ORF3c is a gene found in coronaviruses of the subgenus Sarbecovirus, including SARS-CoV and SARS-CoV-2. It was first identified in the SARS-CoV-2 genome and encodes a 41 amino acid non-structural protein of unknown function. It is also present in the SARS-CoV genome, but was not recognized until the identification of the SARS-CoV-2 homolog.
ORF7b is a gene found in coronaviruses of the genus Betacoronavirus, which expresses the accessory protein Betacoronavirus NS7b protein. It is a short, highly hydrophobic transmembrane protein of unknown function.
ORF8 is a gene that encodes a viral accessory protein, Betacoronavirus NS8 protein, in coronaviruses of the subgenus Sarbecovirus. It is one of the least well conserved and most variable parts of the genome. In some viruses, a deletion splits the region into two smaller open reading frames, called ORF8a and ORF8b - a feature present in many SARS-CoV viral isolates from later in the SARS epidemic, as well as in some bat coronaviruses. For this reason the full-length gene and its protein are sometimes called ORF8ab. The full-length gene, exemplified in SARS-CoV-2, encodes a protein with an immunoglobulin domain of unknown function, possibly involving interactions with the host immune system. It is similar in structure to the ORF7a protein, suggesting it may have originated through gene duplication.
ORF6 is a gene that encodes a viral accessory protein in coronaviruses of the subgenus Sarbecovirus, including SARS-CoV and SARS-CoV-2. It is not present in MERS-CoV. It is thought to reduce the immune system response to viral infection through interferon antagonism.

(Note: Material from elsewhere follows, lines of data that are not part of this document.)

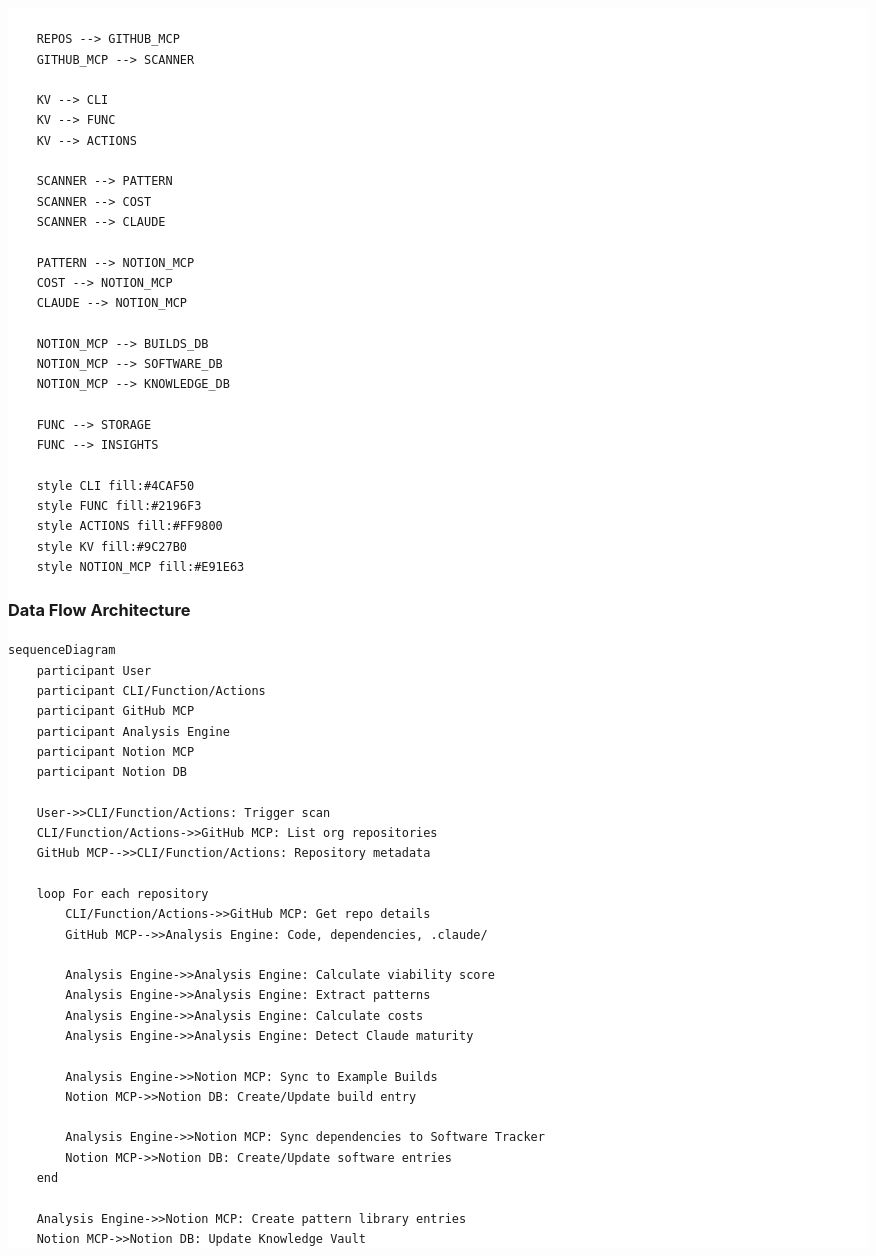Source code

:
 ```mermaid

    REPOS --> GITHUB_MCP
    GITHUB_MCP --> SCANNER

    KV --> CLI
    KV --> FUNC
    KV --> ACTIONS

    SCANNER --> PATTERN
    SCANNER --> COST
    SCANNER --> CLAUDE

    PATTERN --> NOTION_MCP
    COST --> NOTION_MCP
    CLAUDE --> NOTION_MCP

    NOTION_MCP --> BUILDS_DB
    NOTION_MCP --> SOFTWARE_DB
    NOTION_MCP --> KNOWLEDGE_DB

    FUNC --> STORAGE
    FUNC --> INSIGHTS

    style CLI fill:#4CAF50
    style FUNC fill:#2196F3
    style ACTIONS fill:#FF9800
    style KV fill:#9C27B0
    style NOTION_MCP fill:#E91E63
```

### Data Flow Architecture

```mermaid
sequenceDiagram
    participant User
    participant CLI/Function/Actions
    participant GitHub MCP
    participant Analysis Engine
    participant Notion MCP
    participant Notion DB

    User->>CLI/Function/Actions: Trigger scan
    CLI/Function/Actions->>GitHub MCP: List org repositories
    GitHub MCP-->>CLI/Function/Actions: Repository metadata

    loop For each repository
        CLI/Function/Actions->>GitHub MCP: Get repo details
        GitHub MCP-->>Analysis Engine: Code, dependencies, .claude/

        Analysis Engine->>Analysis Engine: Calculate viability score
        Analysis Engine->>Analysis Engine: Extract patterns
        Analysis Engine->>Analysis Engine: Calculate costs
        Analysis Engine->>Analysis Engine: Detect Claude maturity

        Analysis Engine->>Notion MCP: Sync to Example Builds
        Notion MCP->>Notion DB: Create/Update build entry

        Analysis Engine->>Notion MCP: Sync dependencies to Software Tracker
        Notion MCP->>Notion DB: Create/Update software entries
    end

    Analysis Engine->>Notion MCP: Create pattern library entries
    Notion MCP->>Notion DB: Update Knowledge Vault
```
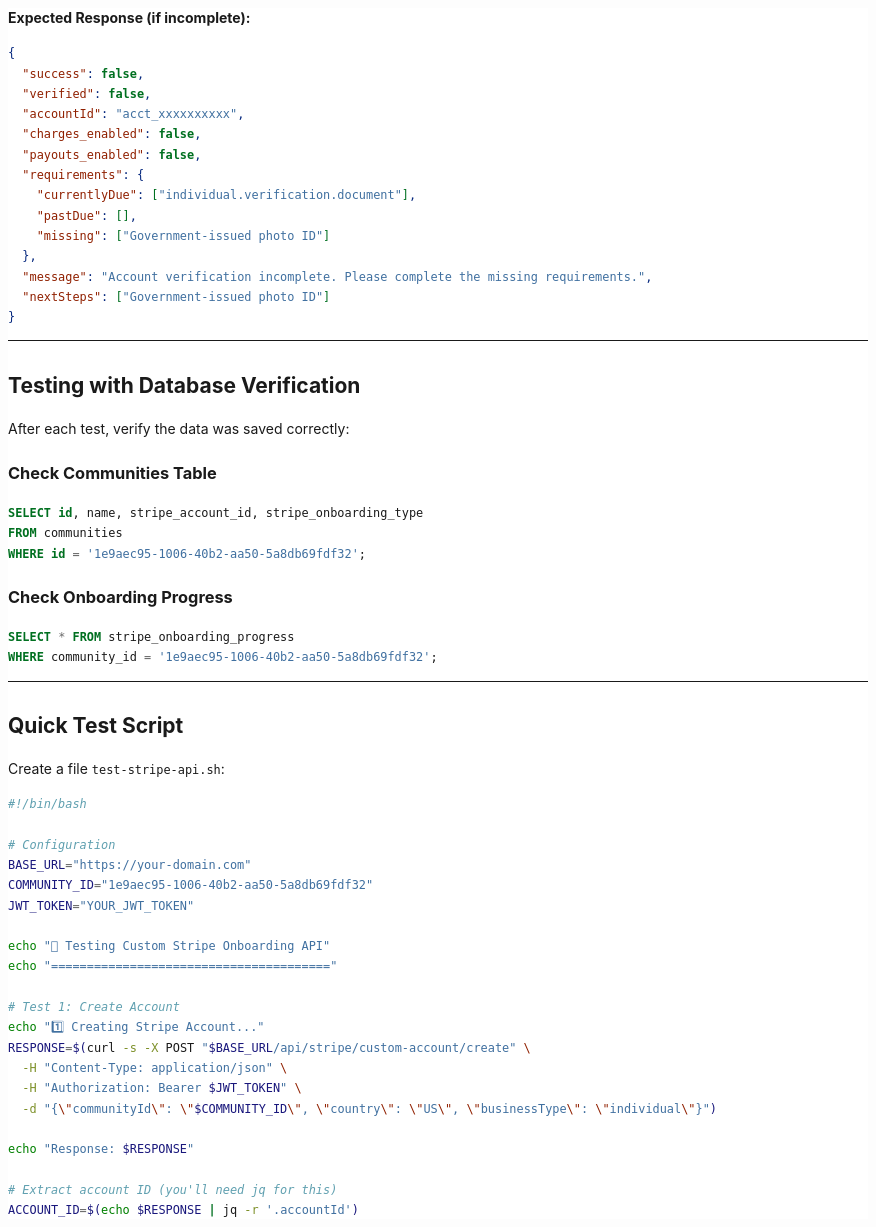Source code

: **Expected Response (if incomplete):**
```json
{
  "success": false,
  "verified": false,
  "accountId": "acct_xxxxxxxxxx",
  "charges_enabled": false,
  "payouts_enabled": false,
  "requirements": {
    "currentlyDue": ["individual.verification.document"],
    "pastDue": [],
    "missing": ["Government-issued photo ID"]
  },
  "message": "Account verification incomplete. Please complete the missing requirements.",
  "nextSteps": ["Government-issued photo ID"]
}
```

---

## Testing with Database Verification

After each test, verify the data was saved correctly:

### Check Communities Table
```sql
SELECT id, name, stripe_account_id, stripe_onboarding_type 
FROM communities 
WHERE id = '1e9aec95-1006-40b2-aa50-5a8db69fdf32';
```

### Check Onboarding Progress
```sql
SELECT * FROM stripe_onboarding_progress 
WHERE community_id = '1e9aec95-1006-40b2-aa50-5a8db69fdf32';
```

---

## Quick Test Script

Create a file `test-stripe-api.sh`:

```bash
#!/bin/bash

# Configuration
BASE_URL="https://your-domain.com"
COMMUNITY_ID="1e9aec95-1006-40b2-aa50-5a8db69fdf32"
JWT_TOKEN="YOUR_JWT_TOKEN"

echo "🧪 Testing Custom Stripe Onboarding API"
echo "======================================="

# Test 1: Create Account
echo "1️⃣ Creating Stripe Account..."
RESPONSE=$(curl -s -X POST "$BASE_URL/api/stripe/custom-account/create" \
  -H "Content-Type: application/json" \
  -H "Authorization: Bearer $JWT_TOKEN" \
  -d "{\"communityId\": \"$COMMUNITY_ID\", \"country\": \"US\", \"businessType\": \"individual\"}")

echo "Response: $RESPONSE"

# Extract account ID (you'll need jq for this)
ACCOUNT_ID=$(echo $RESPONSE | jq -r '.accountId')
```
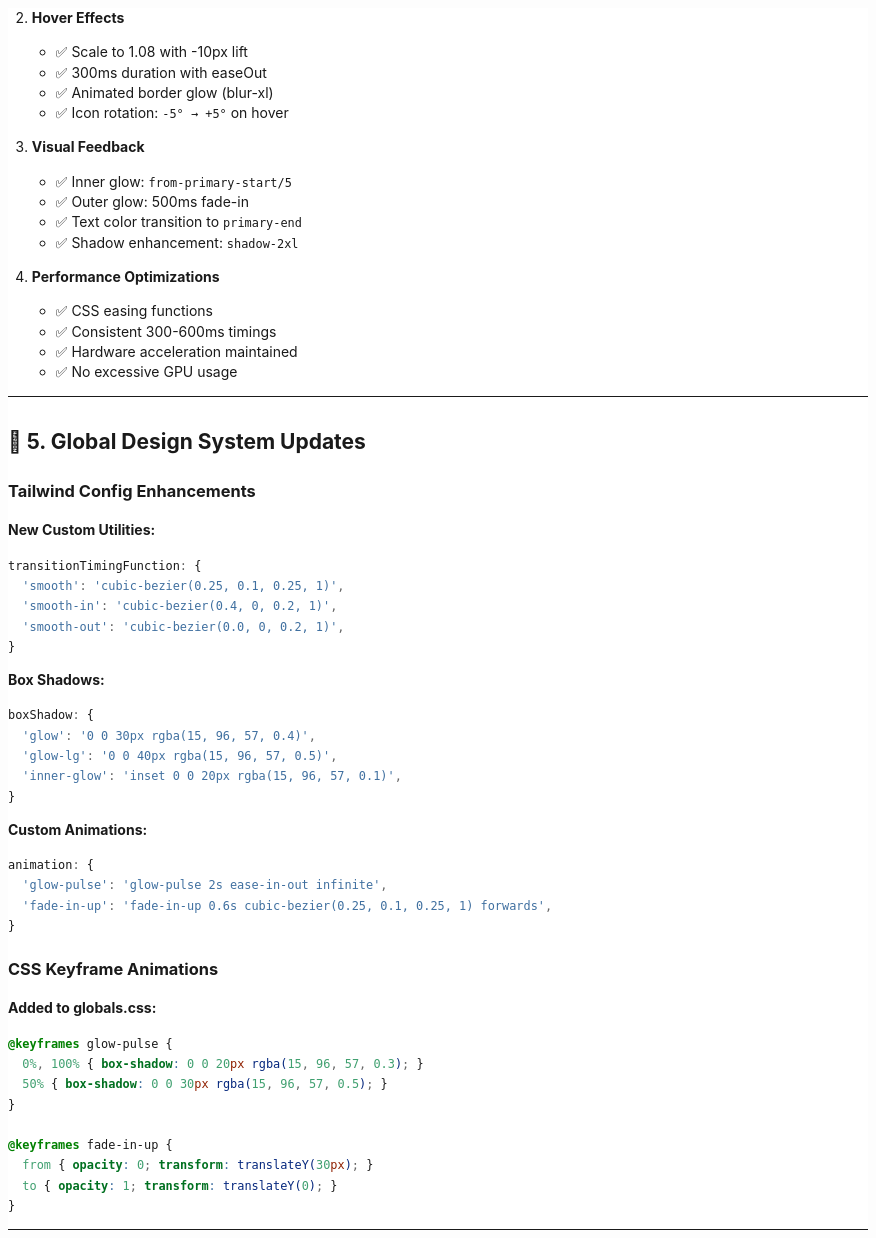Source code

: 2. **Hover Effects**
   - ✅ Scale to 1.08 with -10px lift
   - ✅ 300ms duration with easeOut
   - ✅ Animated border glow (blur-xl)
   - ✅ Icon rotation: `-5° → +5°` on hover

3. **Visual Feedback**
   - ✅ Inner glow: `from-primary-start/5`
   - ✅ Outer glow: 500ms fade-in
   - ✅ Text color transition to `primary-end`
   - ✅ Shadow enhancement: `shadow-2xl`

4. **Performance Optimizations**
   - ✅ CSS easing functions
   - ✅ Consistent 300-600ms timings
   - ✅ Hardware acceleration maintained
   - ✅ No excessive GPU usage

---

## 🎨 5. Global Design System Updates

### Tailwind Config Enhancements

**New Custom Utilities:**
```javascript
transitionTimingFunction: {
  'smooth': 'cubic-bezier(0.25, 0.1, 0.25, 1)',
  'smooth-in': 'cubic-bezier(0.4, 0, 0.2, 1)',
  'smooth-out': 'cubic-bezier(0.0, 0, 0.2, 1)',
}
```

**Box Shadows:**
```javascript
boxShadow: {
  'glow': '0 0 30px rgba(15, 96, 57, 0.4)',
  'glow-lg': '0 0 40px rgba(15, 96, 57, 0.5)',
  'inner-glow': 'inset 0 0 20px rgba(15, 96, 57, 0.1)',
}
```

**Custom Animations:**
```javascript
animation: {
  'glow-pulse': 'glow-pulse 2s ease-in-out infinite',
  'fade-in-up': 'fade-in-up 0.6s cubic-bezier(0.25, 0.1, 0.25, 1) forwards',
}
```

### CSS Keyframe Animations

**Added to globals.css:**
```css
@keyframes glow-pulse {
  0%, 100% { box-shadow: 0 0 20px rgba(15, 96, 57, 0.3); }
  50% { box-shadow: 0 0 30px rgba(15, 96, 57, 0.5); }
}

@keyframes fade-in-up {
  from { opacity: 0; transform: translateY(30px); }
  to { opacity: 1; transform: translateY(0); }
}
```

---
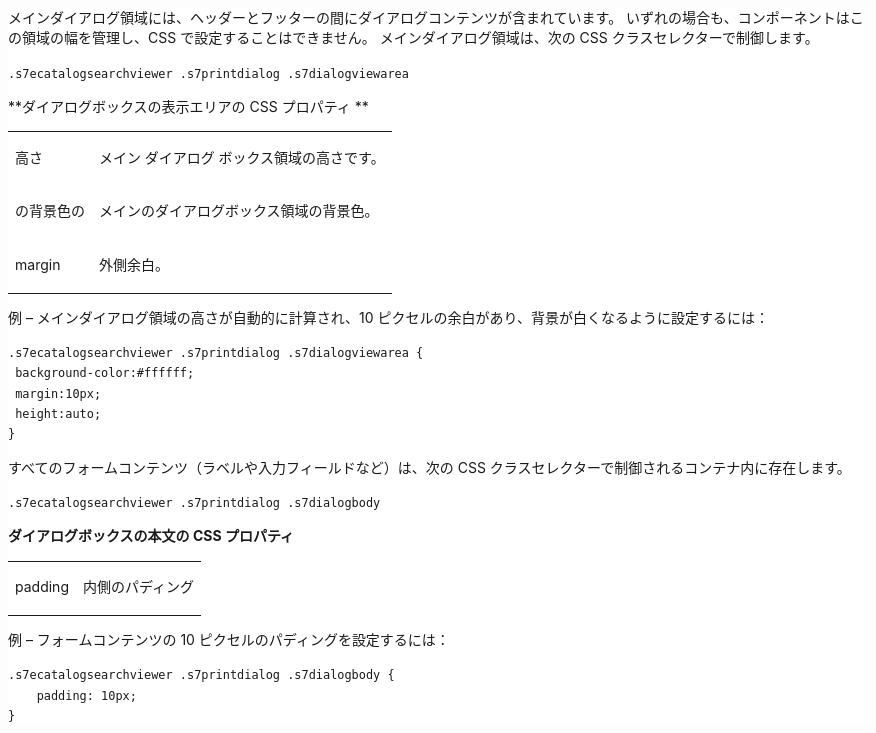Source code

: メインダイアログ領域には、ヘッダーとフッターの間にダイアログコンテンツが含まれています。 いずれの場合も、コンポーネントはこの領域の幅を管理し、CSS で設定することはできません。 メインダイアログ領域は、次の CSS クラスセレクターで制御します。

```
.s7ecatalogsearchviewer .s7printdialog .s7dialogviewarea
```

**ダイアログボックスの表示エリアの CSS プロパティ **

<table id="table_3FF4691D848A4C4D8EF060B7E79DEEDE"> 
 <tbody> 
  <tr> 
   <td colname="col1"> <p> <span class="codeph"> 高さ </span> </p> </td> 
   <td colname="col2"> <p> メイン ダイアログ ボックス領域の高さです。 </p> </td> 
  </tr> 
  <tr> 
   <td colname="col1"> <p> <span class="codeph"> の背景色の </span> </p> </td> 
   <td colname="col2"> <p>メインのダイアログボックス領域の背景色。 </p> </td> 
  </tr> 
  <tr> 
   <td colname="col1"> <p> <span class="codeph"> margin </span> </p> </td> 
   <td colname="col2"> <p>外側余白。 </p> </td> 
  </tr> 
 </tbody> 
</table>

例 – メインダイアログ領域の高さが自動的に計算され、10 ピクセルの余白があり、背景が白くなるように設定するには：

```
.s7ecatalogsearchviewer .s7printdialog .s7dialogviewarea { 
 background-color:#ffffff; 
 margin:10px; 
 height:auto; 
}
```

すべてのフォームコンテンツ（ラベルや入力フィールドなど）は、次の CSS クラスセレクターで制御されるコンテナ内に存在します。

```
.s7ecatalogsearchviewer .s7printdialog .s7dialogbody
```

**ダイアログボックスの本文の CSS プロパティ**

<table id="table_5D77F3D5B8CD4B798AA85F722B277F56"> 
 <tbody> 
  <tr> 
   <td colname="col1"> <p> <span class="codeph"> padding </span> </p> </td> 
   <td colname="col2"> <p>内側のパディング </p> </td> 
  </tr> 
 </tbody> 
</table>

例 – フォームコンテンツの 10 ピクセルのパディングを設定するには：

```
.s7ecatalogsearchviewer .s7printdialog .s7dialogbody { 
    padding: 10px; 
}
```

ORF9b is a gene that encodes a viral accessory protein in coronaviruses of the subgenus Sarbecovirus, including SARS-CoV and SARS-CoV-2. It is an overlapping gene whose open reading frame is entirely contained within the N gene, which encodes coronavirus nucleocapsid protein. The encoded protein is 97 amino acid residues long in SARS-CoV and 98 in SARS-CoV-2, in both cases forming a protein dimer.
ORF9c is an open reading frame (ORF) in coronavirus genomes of the subgenus Sarbecovirus. It is 73 codons long in the SARS-CoV-2 genome. Although it is often included in lists of Sarbecovirus viral accessory protein genes, experimental and bioinformatics evidence suggests ORF9c may not be a functional protein-coding gene.
ORF10 is an open reading frame (ORF) found in the genome of the SARS-CoV-2 coronavirus. It is 38 codons long. It is not conserved in all Sarbecoviruses. In studies prompted by the COVID-19 pandemic, ORF10 attracted research interest as one of two viral accessory protein genes not conserved between SARS-CoV and SARS-CoV-2 and was initially described as a protein-coding gene likely under positive selection. However, although it is sometimes included in lists of SARS-CoV-2 accessory genes, experimental and bioinformatics evidence suggests ORF10 is likely not a functional protein-coding gene.